虽然他要唐世诚替他追查线索,不过他发现自己竟然无法等到厘清所有关键后才行动,他可笑的按捺不住焦躁的心绪!
黑晦里,围墙边,应有诺靠着墙,如尊雕像般地倚站在原地,袅袅烟雾遮掩住他的五官,隐去他的表情,闲适的姿态虽然轻松,不过阴悍的气息却不断逸出,一旦等待的猎物出现,他将发挥掠夺的本事。
而他的猎物邀君宠──自从目送她进入饭店到现在凌晨两点钟,足足八个小时耗去了,不过──他一点都没有撤退的打算。
从他懂人事开始,来来去去的女人几乎全是一个样,倒还没一个女人能获此殊荣,得到他深切的关注,虽然来得这么突然,不过勃勃的征服欲望却随着时间的拉长而益发强烈。
一步一步地引起他啃噬的兴趣。
来吧,有趣的猎捕即将开始,他迫不及待想撕开邀君宠的保护面具,瞧瞧她面具下的真实风貌。
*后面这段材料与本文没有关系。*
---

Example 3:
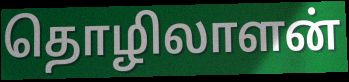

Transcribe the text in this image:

தொழிலாளன்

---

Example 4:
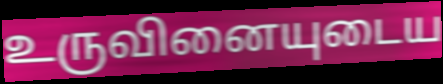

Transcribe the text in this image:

உருவினையுடைய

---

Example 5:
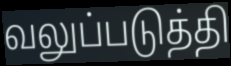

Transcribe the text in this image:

வலுப்படுத்தி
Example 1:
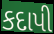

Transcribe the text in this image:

કદાપી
邀君宠缓步从饭店门口出来,弯进巷子里,白天的街道喧嚣繁华,到深夜时分却显寂寥,虽然偶尔会有呼啸而过的引擎声,依旧破坏不了这片静谧的天地。
她走着,脚步蓦然一顿,远处一小点的红光、一团与黑夜几乎融为一体的身形,就这么渗进她的瞳孔内,距离虽远,她却笃定地明白那人影的身分──应有诺,一个自负的男子,是的!她不该怀疑他的固执──一个只想玩征服游戏的男人。
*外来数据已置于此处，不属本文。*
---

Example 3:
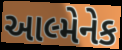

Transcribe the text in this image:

આલ્મેનેક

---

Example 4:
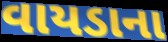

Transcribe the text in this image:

વાયડાના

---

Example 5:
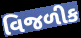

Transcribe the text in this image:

વિજળીક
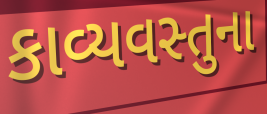
કાવ્યવસ્તુના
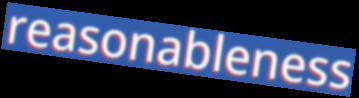
reasonableness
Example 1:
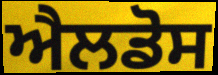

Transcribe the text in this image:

ਐਲਡੋਸ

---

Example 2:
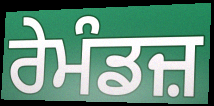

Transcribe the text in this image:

ਰੇਮੰਡਜ਼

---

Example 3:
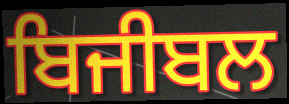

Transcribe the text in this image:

ਬਿਜੀਬਲ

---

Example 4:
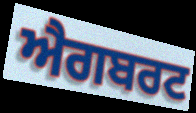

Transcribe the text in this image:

ਐਗਬਰਟ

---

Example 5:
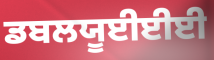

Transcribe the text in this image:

ਡਬਲਯੂਈਈਈ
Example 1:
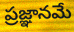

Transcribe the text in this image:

ప్రజ్ఞానమే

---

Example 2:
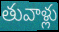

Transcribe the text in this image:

తువాళ్లు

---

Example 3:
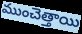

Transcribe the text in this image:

ముంచెత్తాయి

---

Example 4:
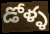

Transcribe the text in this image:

డోళ్ళ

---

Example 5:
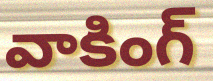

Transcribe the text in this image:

వాకింగ్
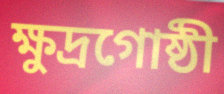
ক্ষুদ্রগোষ্ঠী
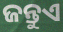
ଜନ୍ତୁଏ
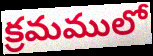
క్రమములో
她就静静站着,不动不移,望着那条修长的身躯一步一步靠向自己,平静的表情没有任何起伏。
“应酬完了?”应有诺熄掉手中的烟,似乎很了解地先开口,复又绽出一抹笑,淡淡的起伏夹杂最危险的讯号。“老东西呢?怎么没有陪你出来、送你回家?”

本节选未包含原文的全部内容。